Has anyone had the opportunity to install this crap. I got a Delta 440 DST the other day and went to install it today. All plastic w/ pex supplies, if it worked I guess I could have lived with it. But I get the faucet tightened down and the base plate would slop around. I couldn't have gotten it tighter without breaking it, and the plate was still sloppy. So I removed it and went with an old reliable delta with the copper tubes and brass fittings. Worked just fine. I called Delta to ***** and she says it has to tighten down, I say no, and there is an 1/8" gap in the center between the plate and the sink. She became argumentitave with me, and I asked for her supervisor. So he put me on a "list" to recieve corrospondance on the problem. This is the second one I've had like this. Am I the only one, or have any of you had this problem. I know just looking at the insides of these, that most, if not all of you would call these a POS. Let me know if you have. I'm about ready to start WWIII on my Delta rep, and I would like some ammo from around the country.
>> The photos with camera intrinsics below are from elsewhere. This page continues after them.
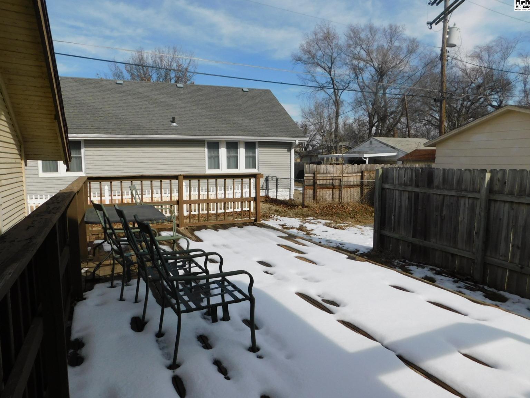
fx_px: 367
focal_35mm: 24
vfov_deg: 56.8
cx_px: 260
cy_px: 202
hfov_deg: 71.6
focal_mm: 4
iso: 125
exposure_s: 1/800
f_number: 6
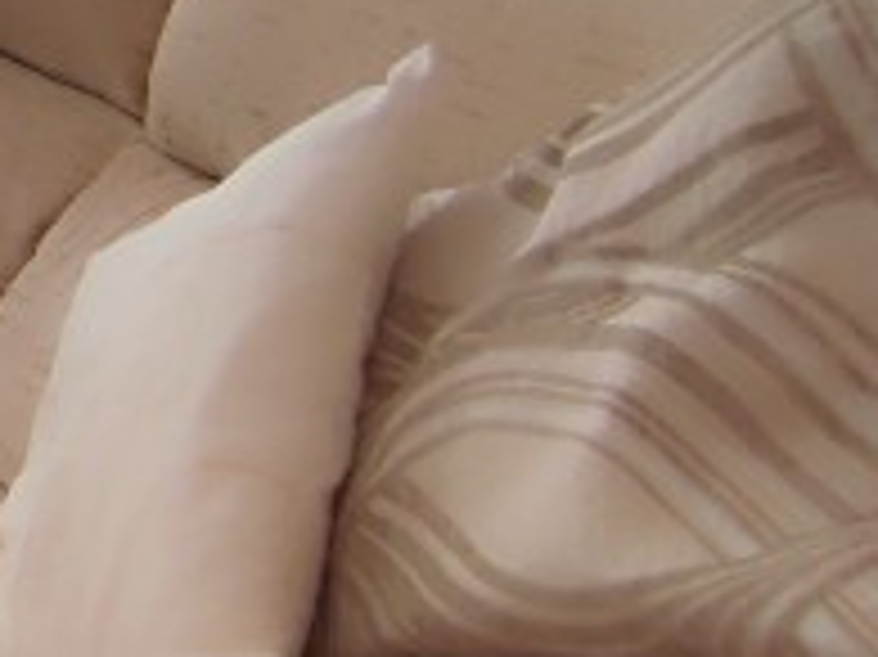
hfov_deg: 16.9
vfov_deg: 15.8
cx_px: -910
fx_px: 2129
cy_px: -385
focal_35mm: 84
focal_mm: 1.65
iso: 66
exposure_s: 1/100
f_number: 2.2
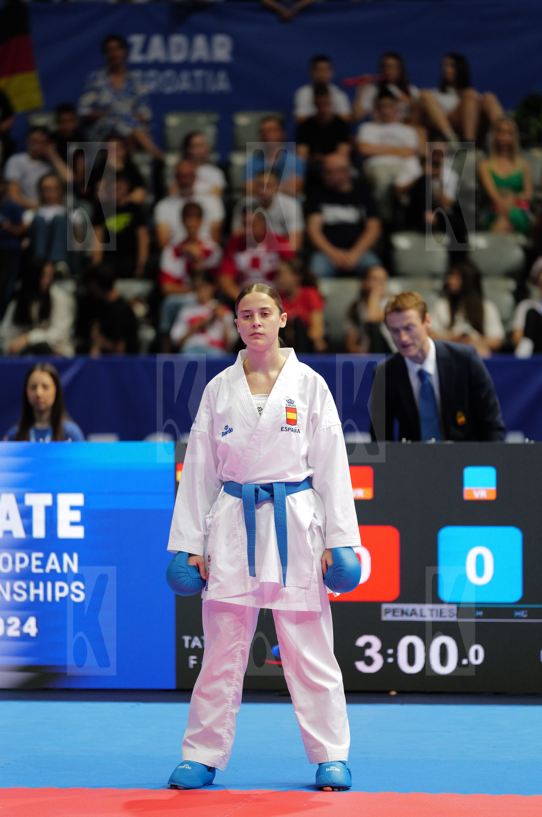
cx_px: 271
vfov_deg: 10.8
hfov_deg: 7.2
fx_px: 4306
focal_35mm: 190
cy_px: 408
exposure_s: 1/1000
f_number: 2.8
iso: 3200
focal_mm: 190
This is not the answer to metal contamination in water.


----------



## Plumber Jim (Jun 19, 2008)

I have installed a couple and had no trouble getting them tight but the supplies are crap. I can't get them to seal unless Cut them and use nylon ferrules.


----------



## Herk (Jun 12, 2008)

I installed one yesterday and although the install went pretty well I found that the base stuck out over the square part of the narrow SS sink ledge. The larger shank holds it out further than it should. But the rubber seal underneath wasn't compromised.

I didn't mind installing it, but don't know why they have to make stuff so unstandard that it doesn't fit well.

I spoke with some supply house fellas today and they said that they were a bit leery of ordering them because they didn't feel like experimenting. I guess we'll see how it goes when we start getting callbacks on them, if we do. It was nice installing for the customer-supplied price and not having to supply tubes to install it. I was wondering about how the tubes hook to the stops - they don't go all the way in, but have little flanged seals instead. I hope that plastic is strong or they're going to break off when somebody shoves something under the sink.


----------



## Cal (Jun 17, 2008)

Was a BIG Fan of the Delta #470 k/s faucet and the # 520 lavy !!! Now ,,,, not so much .

Have gone to the Kohler # 10433 k/s faucet and back to moen for lavys . Pretty disappointed in the delta change . 

my .02


----------



## pauliplumber (Feb 9, 2009)

I've installed a few of the diamond seal faucets without any problems yet. I really hope they don't totally phase out the seat & spring system, reliable and easy to service.


----------